• _Task directions_: Print exactly the lines from the one containing "middle dip: (381, 401)" through the last line of the listing, both included.

• _Given information_:
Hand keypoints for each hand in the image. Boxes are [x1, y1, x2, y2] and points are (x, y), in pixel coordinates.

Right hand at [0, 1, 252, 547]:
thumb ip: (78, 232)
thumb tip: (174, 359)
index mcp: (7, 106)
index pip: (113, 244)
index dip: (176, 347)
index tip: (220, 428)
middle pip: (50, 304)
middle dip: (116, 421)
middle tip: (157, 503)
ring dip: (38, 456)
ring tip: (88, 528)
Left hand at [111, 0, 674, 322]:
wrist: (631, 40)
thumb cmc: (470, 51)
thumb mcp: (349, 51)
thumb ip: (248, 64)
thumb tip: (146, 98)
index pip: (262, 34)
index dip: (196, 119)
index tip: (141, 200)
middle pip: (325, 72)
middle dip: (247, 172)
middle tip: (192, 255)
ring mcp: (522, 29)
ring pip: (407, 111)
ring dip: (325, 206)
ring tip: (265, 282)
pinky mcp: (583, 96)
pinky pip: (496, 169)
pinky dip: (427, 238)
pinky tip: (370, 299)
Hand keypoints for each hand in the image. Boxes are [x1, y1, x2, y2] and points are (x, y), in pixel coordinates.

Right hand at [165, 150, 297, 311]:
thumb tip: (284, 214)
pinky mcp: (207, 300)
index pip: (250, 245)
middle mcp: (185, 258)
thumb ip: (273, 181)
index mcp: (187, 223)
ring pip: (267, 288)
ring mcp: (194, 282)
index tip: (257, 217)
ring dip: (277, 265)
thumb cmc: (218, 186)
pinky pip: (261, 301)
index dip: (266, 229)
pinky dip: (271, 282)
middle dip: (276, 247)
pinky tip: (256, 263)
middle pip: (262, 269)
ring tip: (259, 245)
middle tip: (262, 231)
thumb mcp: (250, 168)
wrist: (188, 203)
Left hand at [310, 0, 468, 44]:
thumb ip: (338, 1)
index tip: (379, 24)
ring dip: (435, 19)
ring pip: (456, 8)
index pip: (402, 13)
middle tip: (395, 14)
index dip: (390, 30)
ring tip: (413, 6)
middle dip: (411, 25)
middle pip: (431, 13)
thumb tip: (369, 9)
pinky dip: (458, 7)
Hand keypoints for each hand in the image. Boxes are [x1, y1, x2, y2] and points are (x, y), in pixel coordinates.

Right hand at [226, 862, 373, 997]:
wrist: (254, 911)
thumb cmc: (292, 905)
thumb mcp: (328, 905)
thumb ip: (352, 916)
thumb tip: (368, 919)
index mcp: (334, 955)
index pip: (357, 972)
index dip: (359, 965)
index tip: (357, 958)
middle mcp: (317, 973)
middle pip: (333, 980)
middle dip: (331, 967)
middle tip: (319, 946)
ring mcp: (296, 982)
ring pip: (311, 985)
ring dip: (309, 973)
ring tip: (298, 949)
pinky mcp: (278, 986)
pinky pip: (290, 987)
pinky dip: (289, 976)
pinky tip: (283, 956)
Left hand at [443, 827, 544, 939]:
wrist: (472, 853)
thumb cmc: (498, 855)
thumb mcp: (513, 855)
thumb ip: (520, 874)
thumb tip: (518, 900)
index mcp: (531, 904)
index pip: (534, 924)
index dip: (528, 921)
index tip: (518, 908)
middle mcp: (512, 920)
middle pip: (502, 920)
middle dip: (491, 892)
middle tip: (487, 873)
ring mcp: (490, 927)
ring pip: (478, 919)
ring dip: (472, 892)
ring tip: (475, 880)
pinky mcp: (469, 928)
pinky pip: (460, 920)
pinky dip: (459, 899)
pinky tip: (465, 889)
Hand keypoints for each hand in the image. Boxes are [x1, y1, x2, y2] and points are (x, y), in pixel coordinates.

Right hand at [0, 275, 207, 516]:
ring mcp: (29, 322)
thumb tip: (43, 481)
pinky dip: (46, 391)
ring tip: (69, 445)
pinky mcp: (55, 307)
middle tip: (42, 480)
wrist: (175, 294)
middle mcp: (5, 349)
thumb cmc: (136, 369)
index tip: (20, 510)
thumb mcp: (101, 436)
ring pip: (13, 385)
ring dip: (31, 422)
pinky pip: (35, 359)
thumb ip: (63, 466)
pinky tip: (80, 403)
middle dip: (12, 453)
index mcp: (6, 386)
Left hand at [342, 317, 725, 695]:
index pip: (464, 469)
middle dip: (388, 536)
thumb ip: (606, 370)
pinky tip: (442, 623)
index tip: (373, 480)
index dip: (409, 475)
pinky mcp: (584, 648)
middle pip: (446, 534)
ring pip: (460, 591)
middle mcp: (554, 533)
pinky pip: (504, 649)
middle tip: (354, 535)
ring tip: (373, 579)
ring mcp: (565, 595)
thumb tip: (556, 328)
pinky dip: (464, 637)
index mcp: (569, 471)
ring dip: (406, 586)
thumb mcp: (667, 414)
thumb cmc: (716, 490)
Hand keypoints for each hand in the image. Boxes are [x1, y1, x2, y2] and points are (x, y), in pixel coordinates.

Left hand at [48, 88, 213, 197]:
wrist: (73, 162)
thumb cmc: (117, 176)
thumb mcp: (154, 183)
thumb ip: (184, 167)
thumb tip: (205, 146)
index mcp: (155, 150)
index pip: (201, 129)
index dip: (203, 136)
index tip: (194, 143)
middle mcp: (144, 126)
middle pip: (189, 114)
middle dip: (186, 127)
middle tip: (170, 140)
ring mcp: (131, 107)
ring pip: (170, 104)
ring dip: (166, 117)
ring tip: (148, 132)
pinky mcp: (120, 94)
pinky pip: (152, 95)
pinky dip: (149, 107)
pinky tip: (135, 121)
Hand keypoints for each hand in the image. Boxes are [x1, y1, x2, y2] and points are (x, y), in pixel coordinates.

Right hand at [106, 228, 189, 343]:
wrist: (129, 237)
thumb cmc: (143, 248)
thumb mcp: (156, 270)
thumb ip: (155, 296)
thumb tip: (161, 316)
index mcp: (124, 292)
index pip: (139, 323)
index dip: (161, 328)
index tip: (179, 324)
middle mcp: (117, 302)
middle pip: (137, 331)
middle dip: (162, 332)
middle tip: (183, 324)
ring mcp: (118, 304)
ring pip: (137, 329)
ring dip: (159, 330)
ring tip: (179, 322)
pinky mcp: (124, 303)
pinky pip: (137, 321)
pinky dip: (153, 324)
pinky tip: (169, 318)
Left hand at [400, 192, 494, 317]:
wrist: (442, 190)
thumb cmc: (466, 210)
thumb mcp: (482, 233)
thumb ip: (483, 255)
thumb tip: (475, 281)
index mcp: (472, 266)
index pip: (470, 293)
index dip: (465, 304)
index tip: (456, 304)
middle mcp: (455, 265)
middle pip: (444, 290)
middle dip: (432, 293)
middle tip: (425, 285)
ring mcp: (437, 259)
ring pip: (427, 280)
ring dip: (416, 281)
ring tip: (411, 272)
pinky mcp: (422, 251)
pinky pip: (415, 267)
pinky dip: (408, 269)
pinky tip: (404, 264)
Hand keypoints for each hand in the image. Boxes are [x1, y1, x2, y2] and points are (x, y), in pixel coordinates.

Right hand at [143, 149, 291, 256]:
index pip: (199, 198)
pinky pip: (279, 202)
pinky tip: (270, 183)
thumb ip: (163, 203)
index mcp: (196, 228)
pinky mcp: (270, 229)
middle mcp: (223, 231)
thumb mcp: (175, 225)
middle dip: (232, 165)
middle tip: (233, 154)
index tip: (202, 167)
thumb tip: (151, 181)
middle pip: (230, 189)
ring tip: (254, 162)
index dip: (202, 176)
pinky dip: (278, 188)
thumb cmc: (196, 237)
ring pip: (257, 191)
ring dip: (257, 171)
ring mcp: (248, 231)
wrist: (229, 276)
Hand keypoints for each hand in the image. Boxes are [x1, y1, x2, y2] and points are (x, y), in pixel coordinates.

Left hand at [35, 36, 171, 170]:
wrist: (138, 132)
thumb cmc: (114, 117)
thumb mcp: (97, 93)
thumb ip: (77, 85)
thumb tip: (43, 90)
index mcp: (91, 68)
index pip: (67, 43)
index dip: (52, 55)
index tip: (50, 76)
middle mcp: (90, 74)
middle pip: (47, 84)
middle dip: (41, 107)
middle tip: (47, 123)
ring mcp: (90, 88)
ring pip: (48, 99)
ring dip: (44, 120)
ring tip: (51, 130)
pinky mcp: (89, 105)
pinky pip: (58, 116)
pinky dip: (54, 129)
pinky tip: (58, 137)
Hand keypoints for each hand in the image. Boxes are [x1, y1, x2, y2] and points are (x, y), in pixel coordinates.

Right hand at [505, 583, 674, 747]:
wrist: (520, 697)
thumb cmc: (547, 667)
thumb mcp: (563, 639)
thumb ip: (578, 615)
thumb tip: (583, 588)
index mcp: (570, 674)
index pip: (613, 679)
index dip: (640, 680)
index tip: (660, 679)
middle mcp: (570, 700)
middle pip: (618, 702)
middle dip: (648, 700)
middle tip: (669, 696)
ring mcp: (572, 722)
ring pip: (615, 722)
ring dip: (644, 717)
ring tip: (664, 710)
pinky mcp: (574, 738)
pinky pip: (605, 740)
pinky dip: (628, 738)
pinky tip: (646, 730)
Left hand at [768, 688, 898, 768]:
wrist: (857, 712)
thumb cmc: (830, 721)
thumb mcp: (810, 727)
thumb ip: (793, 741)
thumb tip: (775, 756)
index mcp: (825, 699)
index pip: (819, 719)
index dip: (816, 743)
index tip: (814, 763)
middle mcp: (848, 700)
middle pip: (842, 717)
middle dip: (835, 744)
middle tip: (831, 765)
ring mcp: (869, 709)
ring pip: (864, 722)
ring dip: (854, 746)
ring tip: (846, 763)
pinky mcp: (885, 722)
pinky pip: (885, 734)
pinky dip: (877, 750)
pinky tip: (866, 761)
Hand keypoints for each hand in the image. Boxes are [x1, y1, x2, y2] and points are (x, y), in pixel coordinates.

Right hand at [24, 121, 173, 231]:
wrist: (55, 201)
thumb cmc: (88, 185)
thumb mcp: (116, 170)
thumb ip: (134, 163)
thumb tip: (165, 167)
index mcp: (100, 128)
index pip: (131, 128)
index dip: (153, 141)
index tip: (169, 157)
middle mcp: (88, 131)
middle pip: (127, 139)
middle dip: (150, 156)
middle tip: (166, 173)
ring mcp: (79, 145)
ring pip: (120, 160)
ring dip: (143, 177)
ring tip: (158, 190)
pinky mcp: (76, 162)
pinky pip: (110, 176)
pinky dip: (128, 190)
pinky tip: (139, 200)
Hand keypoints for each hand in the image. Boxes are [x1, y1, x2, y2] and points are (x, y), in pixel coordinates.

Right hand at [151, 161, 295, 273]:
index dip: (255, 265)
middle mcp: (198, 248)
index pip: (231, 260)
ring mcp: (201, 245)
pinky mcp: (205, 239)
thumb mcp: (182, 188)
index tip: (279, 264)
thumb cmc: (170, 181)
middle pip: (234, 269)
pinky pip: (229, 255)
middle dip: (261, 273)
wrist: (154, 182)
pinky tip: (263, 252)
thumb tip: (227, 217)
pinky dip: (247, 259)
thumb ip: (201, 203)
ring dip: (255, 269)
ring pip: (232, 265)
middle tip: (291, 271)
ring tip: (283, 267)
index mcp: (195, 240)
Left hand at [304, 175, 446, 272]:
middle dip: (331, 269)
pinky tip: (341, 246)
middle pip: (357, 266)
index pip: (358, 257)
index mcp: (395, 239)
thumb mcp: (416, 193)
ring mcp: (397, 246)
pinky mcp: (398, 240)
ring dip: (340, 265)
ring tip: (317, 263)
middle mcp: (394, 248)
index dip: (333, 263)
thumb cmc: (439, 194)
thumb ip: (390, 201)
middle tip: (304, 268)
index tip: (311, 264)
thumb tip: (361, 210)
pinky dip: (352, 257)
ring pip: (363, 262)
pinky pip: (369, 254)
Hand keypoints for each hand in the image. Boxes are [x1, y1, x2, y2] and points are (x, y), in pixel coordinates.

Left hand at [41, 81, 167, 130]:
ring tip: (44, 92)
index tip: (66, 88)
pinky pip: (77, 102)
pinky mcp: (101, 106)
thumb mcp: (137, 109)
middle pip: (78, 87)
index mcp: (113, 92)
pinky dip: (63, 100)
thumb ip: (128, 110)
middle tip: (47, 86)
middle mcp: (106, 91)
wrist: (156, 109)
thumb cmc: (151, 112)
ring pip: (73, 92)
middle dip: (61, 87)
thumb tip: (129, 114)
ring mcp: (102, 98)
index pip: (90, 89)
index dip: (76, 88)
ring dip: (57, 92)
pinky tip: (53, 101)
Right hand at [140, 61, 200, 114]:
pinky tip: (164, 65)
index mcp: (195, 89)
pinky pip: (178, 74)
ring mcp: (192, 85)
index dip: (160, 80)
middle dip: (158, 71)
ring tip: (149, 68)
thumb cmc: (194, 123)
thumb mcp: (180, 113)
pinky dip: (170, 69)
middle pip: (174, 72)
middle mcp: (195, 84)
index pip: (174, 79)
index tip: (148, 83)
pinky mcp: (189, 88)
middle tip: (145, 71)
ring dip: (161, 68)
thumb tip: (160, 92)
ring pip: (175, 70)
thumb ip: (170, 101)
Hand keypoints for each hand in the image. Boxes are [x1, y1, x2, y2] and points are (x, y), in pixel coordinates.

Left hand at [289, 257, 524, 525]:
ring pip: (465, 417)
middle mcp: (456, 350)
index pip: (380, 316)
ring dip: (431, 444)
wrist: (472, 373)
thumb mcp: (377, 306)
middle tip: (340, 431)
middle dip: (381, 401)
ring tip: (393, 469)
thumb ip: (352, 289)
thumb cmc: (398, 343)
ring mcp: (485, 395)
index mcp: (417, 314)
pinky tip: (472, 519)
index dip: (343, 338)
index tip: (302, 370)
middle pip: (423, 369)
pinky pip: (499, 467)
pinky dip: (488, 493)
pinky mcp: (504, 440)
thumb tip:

• _Result below_:
middle dip: (381, 401)
ring tip: (393, 469)
thumb ip: (352, 289)
thumb cmc: (398, 343)
ring mcp: (485, 395)
index mcp: (417, 314)
pinky tip: (472, 519)
index dip: (343, 338)
index tip: (302, 370)
middle pip: (423, 369)
pinky pip: (499, 467)
pinky dip: (488, 493)
pinky mcp: (504, 440)
thumb tip:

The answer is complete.